____ 提供情報

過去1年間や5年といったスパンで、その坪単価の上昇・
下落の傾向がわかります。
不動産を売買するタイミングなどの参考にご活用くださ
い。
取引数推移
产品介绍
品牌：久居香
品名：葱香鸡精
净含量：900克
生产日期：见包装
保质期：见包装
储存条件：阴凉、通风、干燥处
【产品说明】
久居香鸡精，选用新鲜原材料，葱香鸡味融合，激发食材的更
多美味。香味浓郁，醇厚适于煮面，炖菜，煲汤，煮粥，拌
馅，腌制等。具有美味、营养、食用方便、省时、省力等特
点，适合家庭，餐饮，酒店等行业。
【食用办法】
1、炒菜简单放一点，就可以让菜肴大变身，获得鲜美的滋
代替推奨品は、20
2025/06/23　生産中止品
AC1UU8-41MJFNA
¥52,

________

**作業指示**
上の記録のすべての行を、文字を一つも変えずに元の順番のまま抜き出してください。

**この課題の結果**
過去1年間や5年といったスパンで、その坪単価の上昇・
下落の傾向がわかります。
不動産を売買するタイミングなどの参考にご活用くださ
い。
取引数推移
产品介绍
品牌：久居香
品名：葱香鸡精
净含量：900克
生产日期：见包装
保质期：见包装
储存条件：阴凉、通风、干燥处
【产品说明】
久居香鸡精，选用新鲜原材料，葱香鸡味融合，激发食材的更
多美味。香味浓郁，醇厚适于煮面，炖菜，煲汤，煮粥，拌
馅，腌制等。具有美味、营养、食用方便、省时、省力等特
点，适合家庭，餐饮，酒店等行业。
【食用办法】
1、炒菜简单放一点，就可以让菜肴大变身，获得鲜美的滋
代替推奨品は、20
2025/06/23　生産中止品
AC1UU8-41MJFNA
¥52,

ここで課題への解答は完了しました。